A relative path is like getting directions from someone on the street. They tell you to “go right at the stop sign, and then turn left on Main Street”. That works great if you’re standing there together, but not so well if you’re trying to tell someone how to get there from another country. A full path is like GPS coordinates. It tells you exactly where something is no matter where you are right now. We need to have a full path since we need to be able to navigate to the broadest directory using cd from our home directory, and then move into the group directory. using cd /group

Now navigate inside of your individual directory and run the command ‘ls’.

$ cd mlarmstrong
$ ls

It should be empty because we just created it and haven’t put anything in it yet. Next class we will learn to work with files!

Let’s look at some of the options for the ls function using the man command (note this will print out several lines of text). man (short for manual) displays detailed documentation (also referred as man page or man file) for bash commands. It is a powerful resource to explore bash commands, understand their usage and flags. Some manual files are very long. You can scroll through the file using your keyboard’s down arrow or use the Space key to go forward one page and the b key to go backwards one page. When you are done reading, hit q to quit.

$ man ls

The -a option is short for all and says that it causes ls to “not ignore entries starting with .” This is the option we want.

$ ls -a

You’ll see there are many more files shown now that we can look at the hidden ones.

In most commands the flags can be combined together in no particular order to obtain the desired results/output.

$ ls -Fa 
$ ls -laF

2.7 Examining the contents of other directories

By default, the ls commands lists the contents of the working directory (i.e. the directory you are in). You can always find the directory you are in using the pwd command. However, you can also give ls the names of other directories to view. Navigate to your directory if you are not already there.

$ cd /group/rbaygrp/eve198-genomics/

Then enter the command:

$ ls 'yourdirectory'

data

This will list the contents of the your directory without you needing to navigate there.

If you want to move around multiple directories without necessarily looking in each one, you can chain these together like so:

$ cd ../../

moves you back two directories. If you just want to look in that directory but not move there you can change the command to:

$ ls ../../

We now know how to move around our file system using the command line. This gives us an advantage over interacting with the file system through a GUI as it allows us to work on a remote server, carry out the same set of operations on a large number of files quickly, and opens up many opportunities for using bioinformatic software that is only available in command line versions.

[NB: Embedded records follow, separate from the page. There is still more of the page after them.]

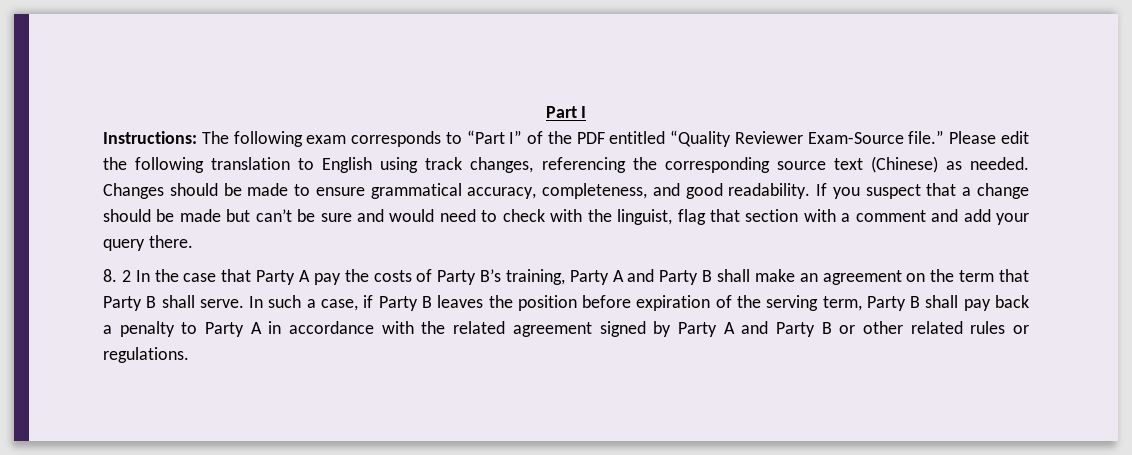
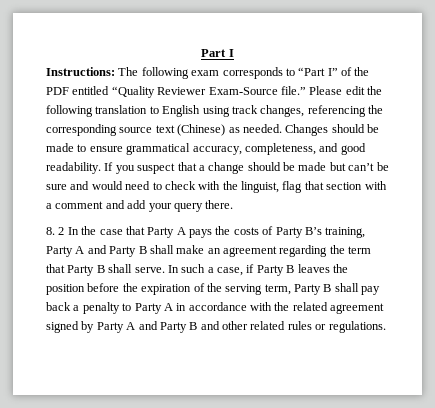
[313,273,341,285] pay -> [189,229,212,238] pays
[906,273,926,282] on -> [279,245,328,257] regarding
(632, 301) none -> [122,283,138,292] the
[839,325,856,334] or -> [200,321,220,330] and

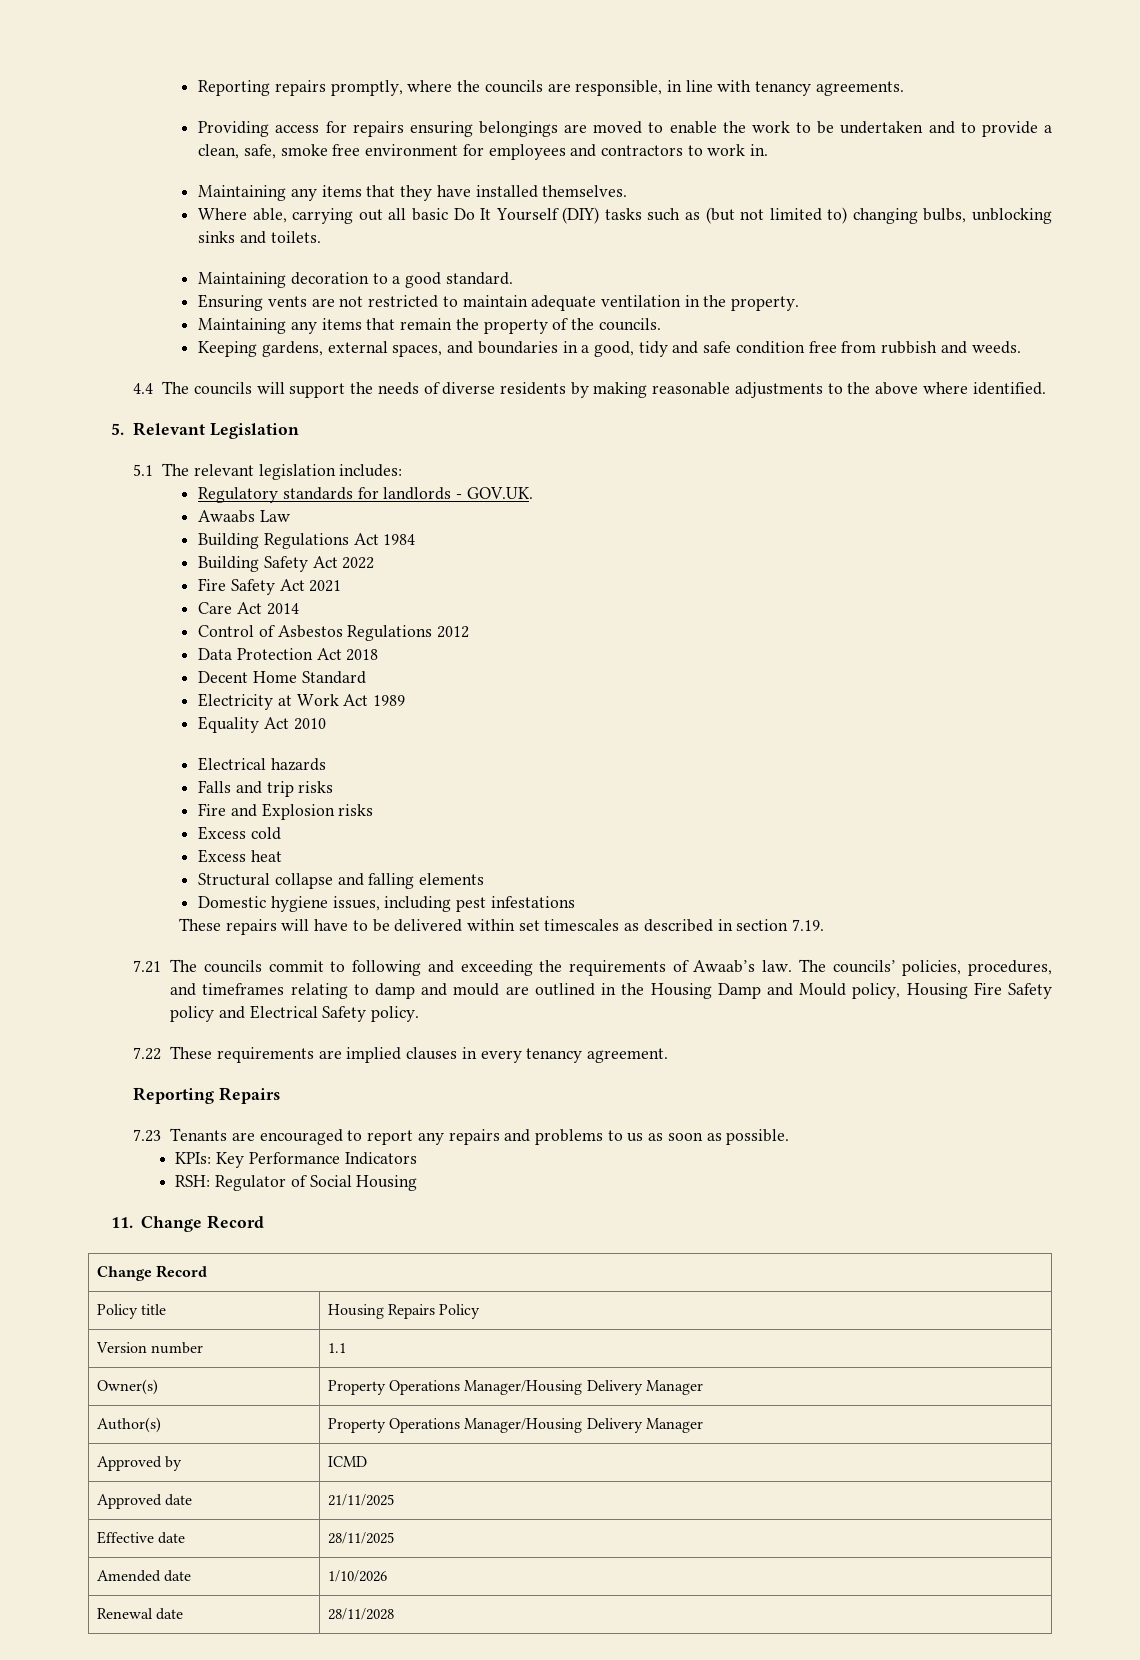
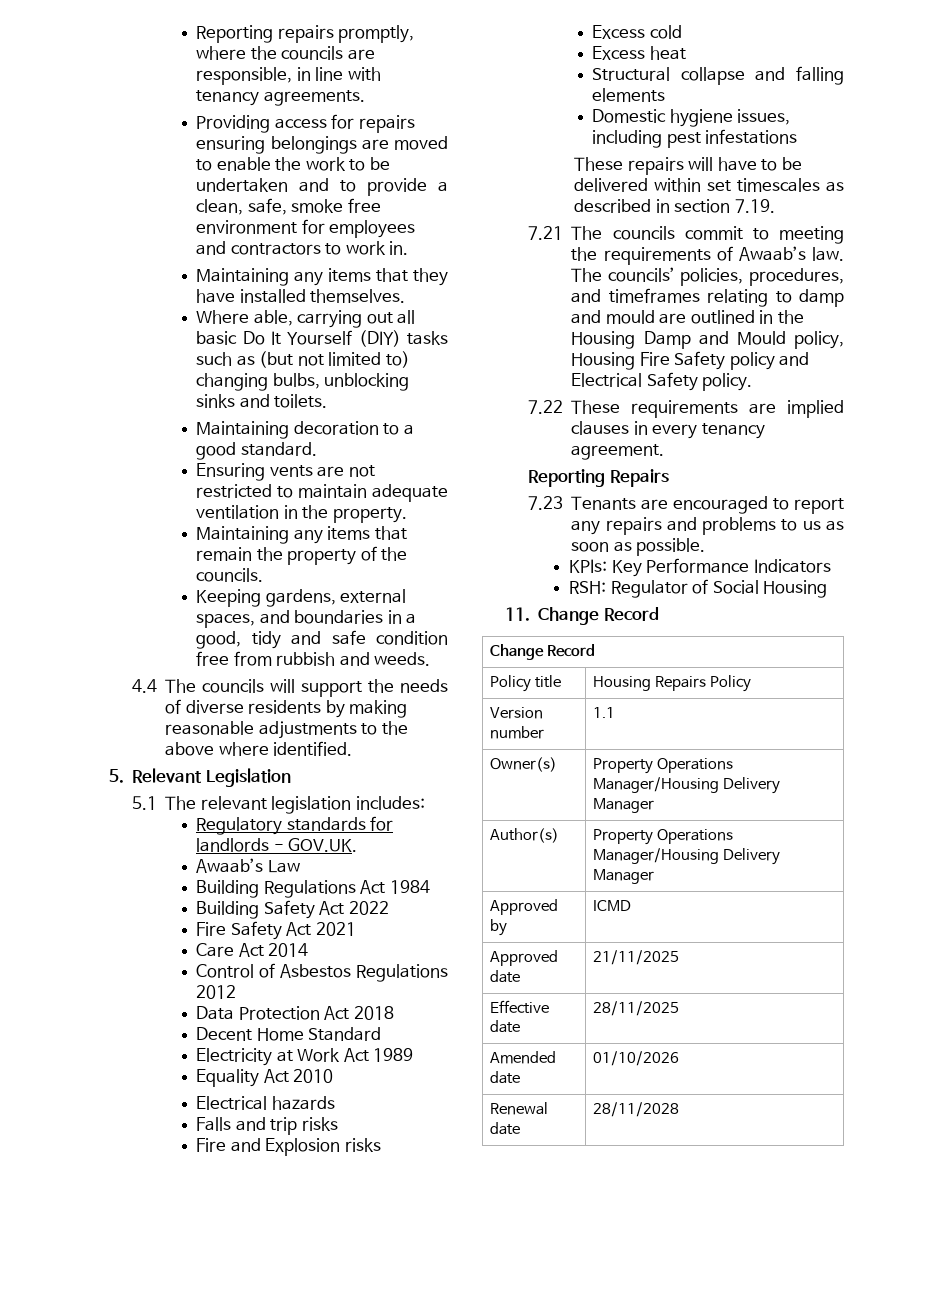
[198,510,256,523] Awaabs -> [196,858,264,873] Awaab’s
[352,960,533,976] following and exceeding -> [779,226,844,244] meeting
[327,1570,387,1582] 1/10/2026 -> [592,1051,679,1066] 01/10/2026

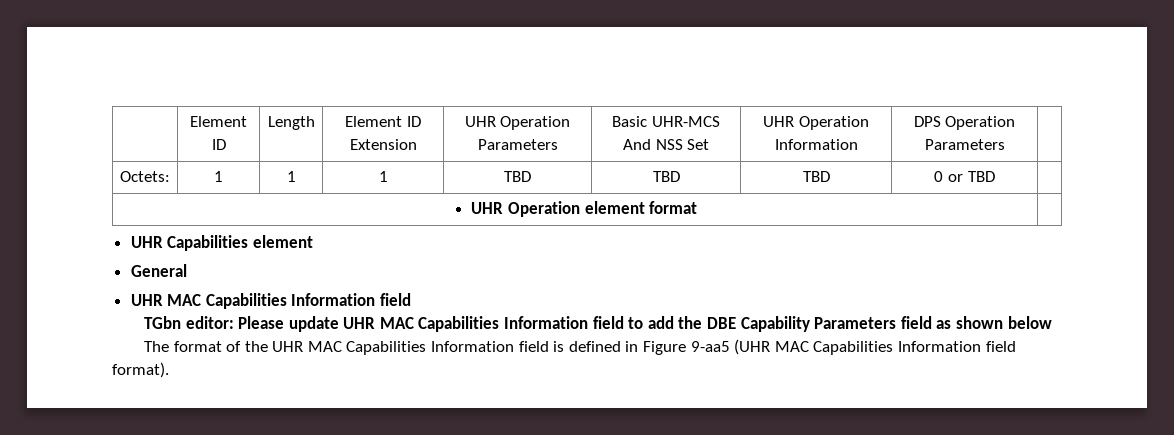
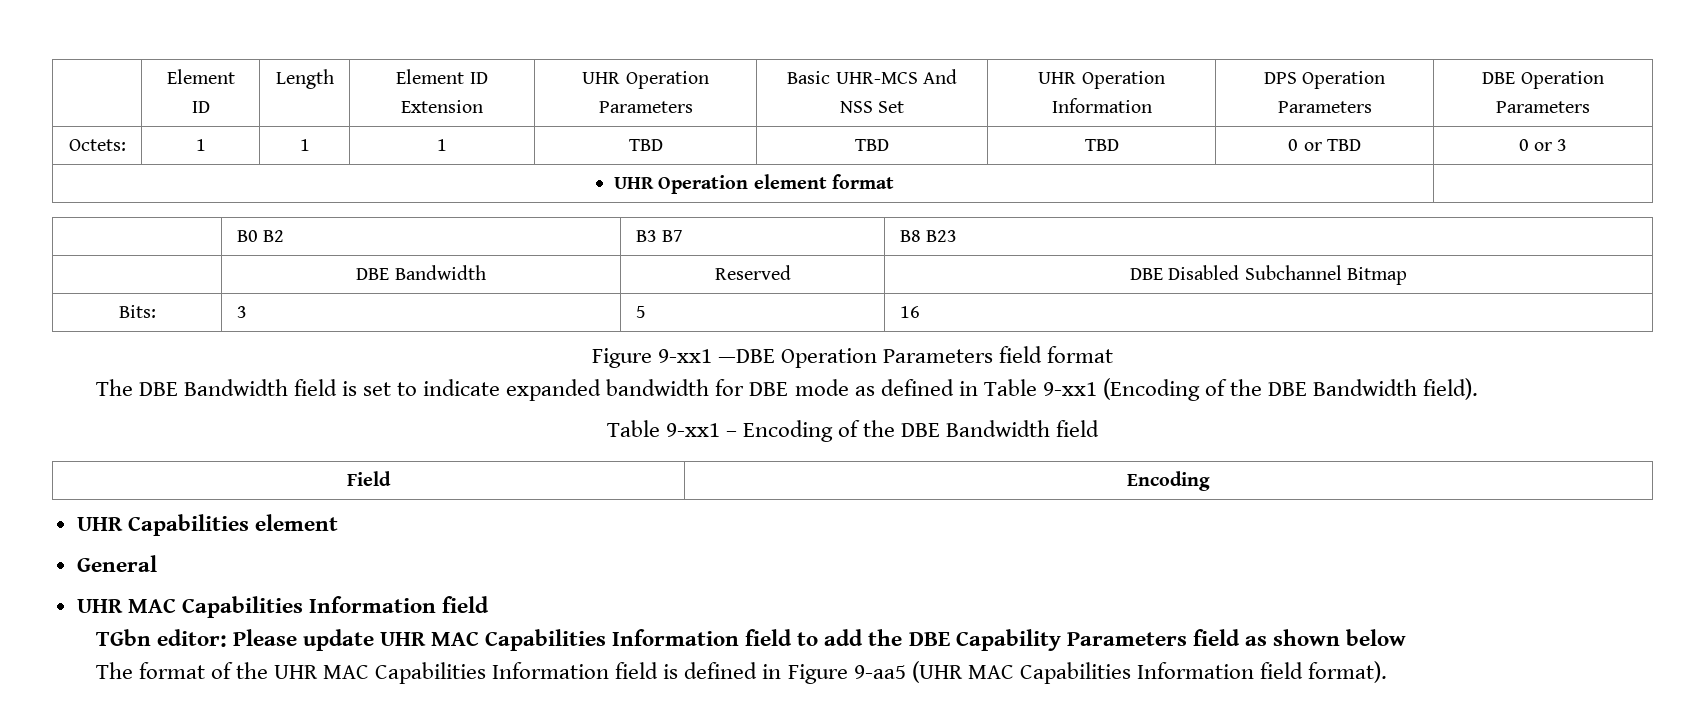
(1005, 144) none -> [1482,71,1604,89] [1496,101,1590,113] DBE Operation Parameters
(995, 176) none -> [1518,139,1568,151] 0 or 3
(698, 207) none -> [236,230,285,242] [635,230,684,242] [899,230,958,242] [356,265,486,280] [714,265,791,280] [1129,265,1408,285] [118,305,156,318] [236,306,247,318] [635,306,646,318] [899,306,920,318] [591,346,1114,368] [95,378,1479,401] [606,420,1100,442] [347,471,391,486] [1127,471,1211,491] // | B0 B2 | B3 B7 | B8 B23 // | DBE Bandwidth | Reserved | DBE Disabled Subchannel Bitmap // Bits: | 3 | 5 | 16 // Figure 9-xx1 —DBE Operation Parameters field format // The DBE Bandwidth field is set to indicate expanded bandwidth for DBE mode as defined in Table 9-xx1 (Encoding of the DBE Bandwidth field). // Table 9-xx1 – Encoding of the DBE Bandwidth field // Field | Encoding

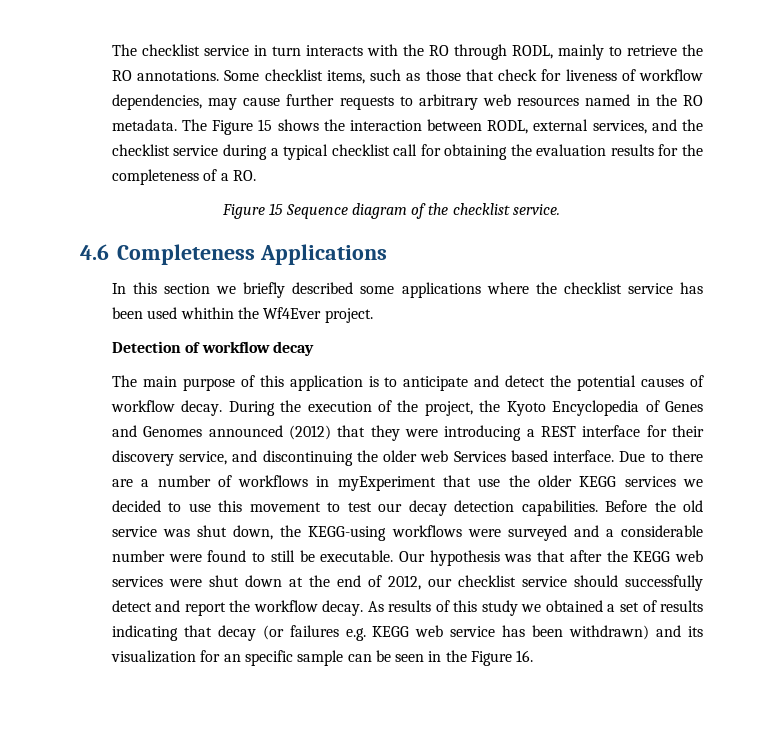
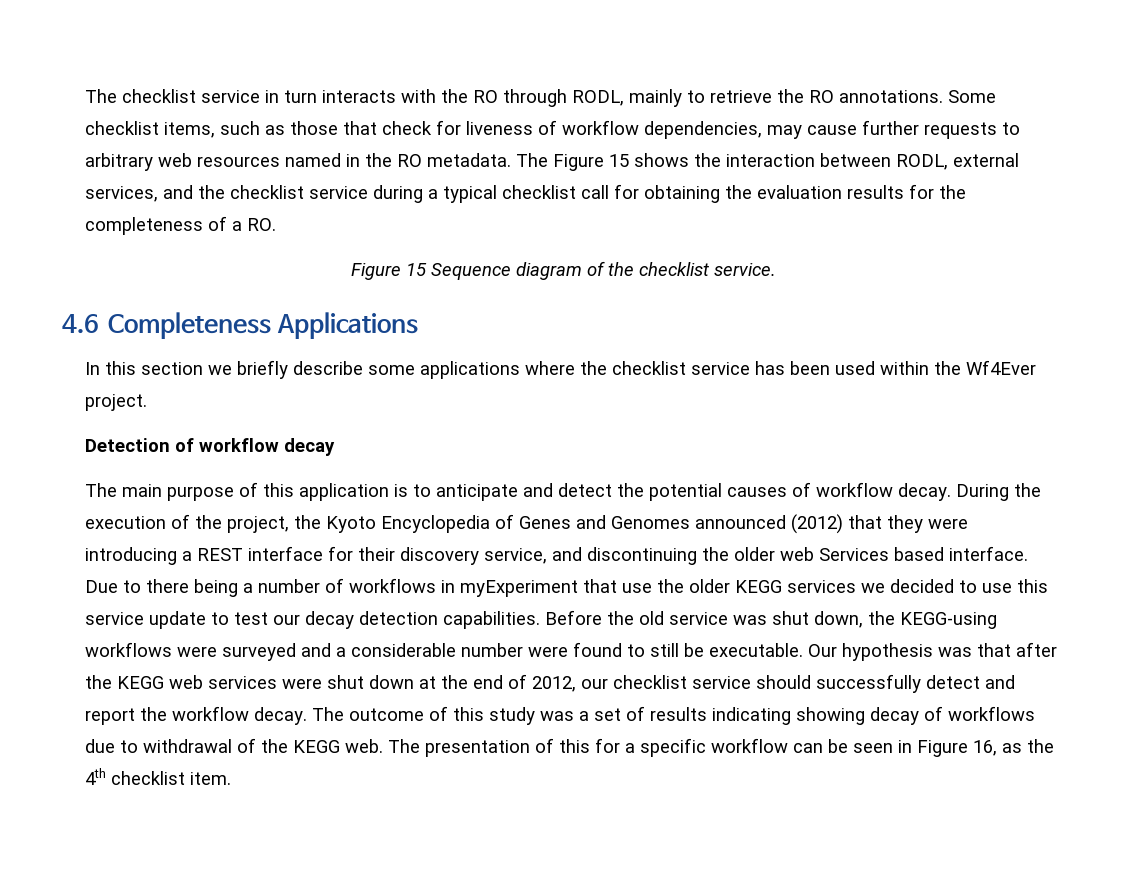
[292,282,354,294] described -> [292,361,363,375] describe
[180,307,234,319] whithin -> [879,361,929,375] within
[111,479,133,487] are -> [193,579,238,597] being
[249,502,321,512] movement -> [84,611,206,629] service update
[367,600,432,612] As results -> [311,707,424,721] The outcome
[521,600,603,612] we obtained -> [539,711,574,721] was
[183,625,703,641] [110,650,534,666] that decay (or failures e.g. KEGG web service has been withdrawn) and its visualization for an specific sample can be seen in the Figure 16. -> [795,706,1035,725] [84,738,1054,757] [84,768,231,785] showing decay of workflows due to withdrawal of the KEGG web. The presentation of this for a specific workflow can be seen in Figure 16, as the 4th checklist item.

2.8 Group Work Activity- Treasure Hunt!

Let’s practice moving around in directories. Form a small group with nearby classmates but make sure everyone practices navigating on their own computer.

Start in your home directory. Then navigate to the week1_activity directory in the eve198-genomics directory. Move around directories until you find a directory with the scientific name of the Wolverine (which you can google the name)! Once you find it, copy the full path to that directory and screenshot the contents of the directory. Submit both the full path and the screenshot on canvas under the ‘Assignments’ tab for ‘Week 1: Treasure Hunt’.

2.9 Key Points

  • Most commands take options (flags) which begin with a -.

  • The shell gives you the ability to work more efficiently by using keyboard commands rather than a GUI.

  • Useful commands for navigating your file system include: ls, pwd, and cd.

  • Tab completion can reduce errors from mistyping and make work more efficient in the shell.

  • Relative paths specify a location starting from the current location, while absolute paths specify a location from the root of the file system.